[TASK INSTRUCTIONS] A verbatim copy of the records is required, with all pictures left out.

*** Opening DATASET ENTRIES ***

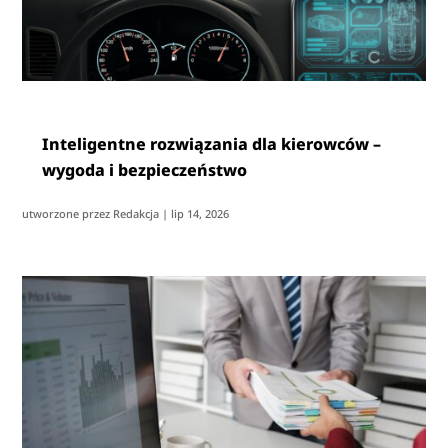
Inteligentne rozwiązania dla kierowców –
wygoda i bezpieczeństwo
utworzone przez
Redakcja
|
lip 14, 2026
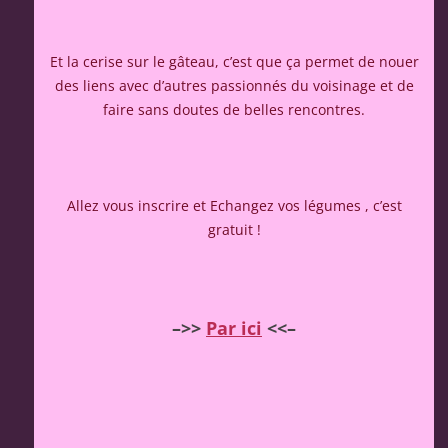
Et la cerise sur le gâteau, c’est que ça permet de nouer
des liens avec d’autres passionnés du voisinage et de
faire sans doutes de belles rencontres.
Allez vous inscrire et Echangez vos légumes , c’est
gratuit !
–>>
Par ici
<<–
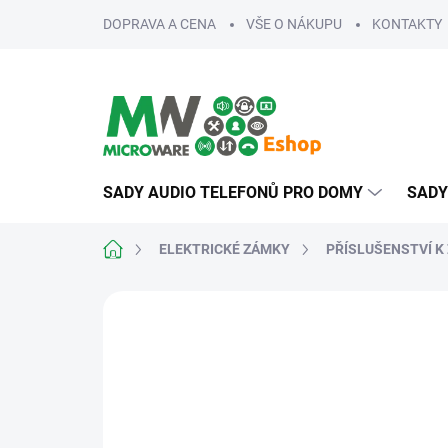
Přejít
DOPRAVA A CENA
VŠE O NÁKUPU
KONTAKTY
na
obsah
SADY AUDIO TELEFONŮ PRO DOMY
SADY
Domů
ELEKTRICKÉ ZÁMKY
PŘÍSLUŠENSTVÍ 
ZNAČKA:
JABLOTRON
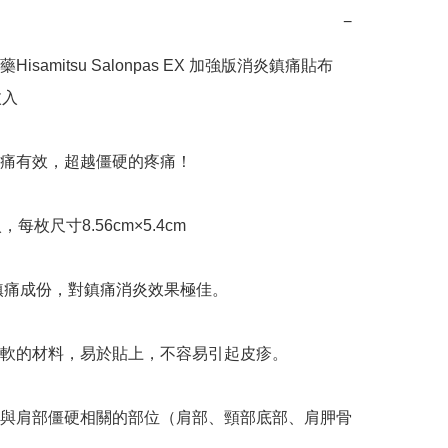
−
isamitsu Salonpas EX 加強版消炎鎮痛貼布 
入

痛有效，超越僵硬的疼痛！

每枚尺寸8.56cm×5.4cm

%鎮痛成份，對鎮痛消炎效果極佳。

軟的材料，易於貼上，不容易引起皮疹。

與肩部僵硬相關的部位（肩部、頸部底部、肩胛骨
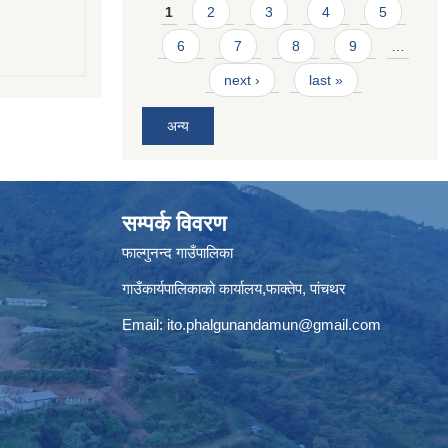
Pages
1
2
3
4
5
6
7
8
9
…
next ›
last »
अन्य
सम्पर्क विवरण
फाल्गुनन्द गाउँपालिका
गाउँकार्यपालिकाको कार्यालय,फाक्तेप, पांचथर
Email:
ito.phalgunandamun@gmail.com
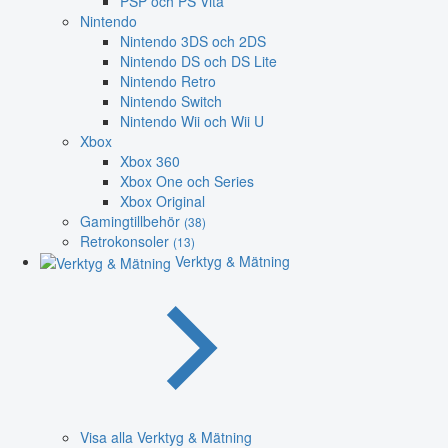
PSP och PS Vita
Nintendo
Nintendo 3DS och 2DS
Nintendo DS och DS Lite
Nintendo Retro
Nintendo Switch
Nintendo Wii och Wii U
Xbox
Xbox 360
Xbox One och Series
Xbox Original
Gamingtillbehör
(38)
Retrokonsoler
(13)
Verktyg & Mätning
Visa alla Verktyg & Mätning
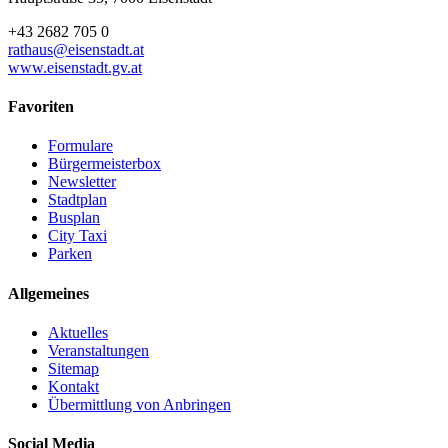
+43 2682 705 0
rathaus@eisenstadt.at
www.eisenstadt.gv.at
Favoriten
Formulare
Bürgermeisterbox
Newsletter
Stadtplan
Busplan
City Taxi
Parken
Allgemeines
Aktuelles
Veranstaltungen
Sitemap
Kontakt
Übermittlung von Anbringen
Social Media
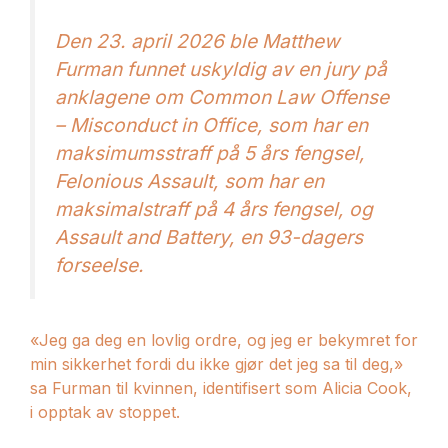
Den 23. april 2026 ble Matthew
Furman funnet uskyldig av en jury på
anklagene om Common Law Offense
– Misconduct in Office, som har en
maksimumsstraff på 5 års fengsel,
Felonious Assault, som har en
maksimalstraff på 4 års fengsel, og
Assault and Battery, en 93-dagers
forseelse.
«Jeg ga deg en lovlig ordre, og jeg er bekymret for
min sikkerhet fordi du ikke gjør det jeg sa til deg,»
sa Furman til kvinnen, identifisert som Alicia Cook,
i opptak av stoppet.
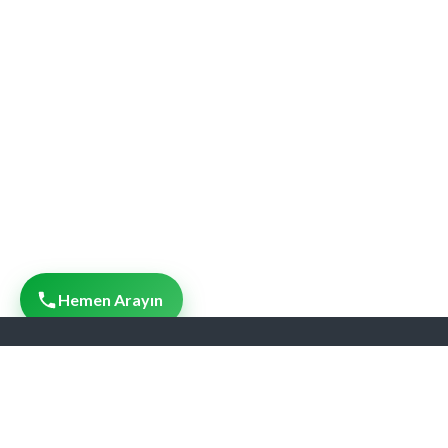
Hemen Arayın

*** Closing DATASET ENTRIES ***

[WRITTEN RESPONSE]
Inteligentne rozwiązania dla kierowców –
wygoda i bezpieczeństwo
utworzone przez
Redakcja
|
lip 14, 2026
Et la cerise sur le gâteau, c’est que ça permet de nouer
des liens avec d’autres passionnés du voisinage et de
faire sans doutes de belles rencontres.
Allez vous inscrire et Echangez vos légumes , c’est
gratuit !
–>>
Par ici
<<–
Přejít
DOPRAVA A CENA
VŠE O NÁKUPU
KONTAKTY
na
obsah
SADY AUDIO TELEFONŮ PRO DOMY
SADY
Domů
ELEKTRICKÉ ZÁMKY
PŘÍSLUŠENSTVÍ 
ZNAČKA:
JABLOTRON
−
isamitsu Salonpas EX 加強版消炎鎮痛貼布 
入

痛有效，超越僵硬的疼痛！

每枚尺寸8.56cm×5.4cm

%鎮痛成份，對鎮痛消炎效果極佳。

軟的材料，易於貼上，不容易引起皮疹。

與肩部僵硬相關的部位（肩部、頸部底部、肩胛骨
Pages
1
2
3
4
5
6
7
8
9
…
next ›
last »
अन्य
सम्पर्क विवरण
फाल्गुनन्द गाउँपालिका
गाउँकार्यपालिकाको कार्यालय,फाक्तेप, पांचथर
Email:
ito.phalgunandamun@gmail.com
PSP och PS Vita
Nintendo
Nintendo 3DS och 2DS
Nintendo DS och DS Lite
Nintendo Retro
Nintendo Switch
Nintendo Wii och Wii U
Xbox
Xbox 360
Xbox One och Series
Xbox Original
Gamingtillbehör
(38)
Retrokonsoler
(13)
Verktyg & Mätning
Visa alla Verktyg & Mätning
+43 2682 705 0
rathaus@eisenstadt.at
www.eisenstadt.gv.at
Favoriten
Formulare
Bürgermeisterbox
Newsletter
Stadtplan
Busplan
City Taxi
Parken
Allgemeines
Aktuelles
Veranstaltungen
Sitemap
Kontakt
Übermittlung von Anbringen
Social Media
Den 23. april 2026 ble Matthew
Furman funnet uskyldig av en jury på
anklagene om Common Law Offense
– Misconduct in Office, som har en
maksimumsstraff på 5 års fengsel,
Felonious Assault, som har en
maksimalstraff på 4 års fengsel, og
Assault and Battery, en 93-dagers
forseelse.
«Jeg ga deg en lovlig ordre, og jeg er bekymret for
min sikkerhet fordi du ikke gjør det jeg sa til deg,»
sa Furman til kvinnen, identifisert som Alicia Cook,
i opptak av stoppet.
Hemen Arayın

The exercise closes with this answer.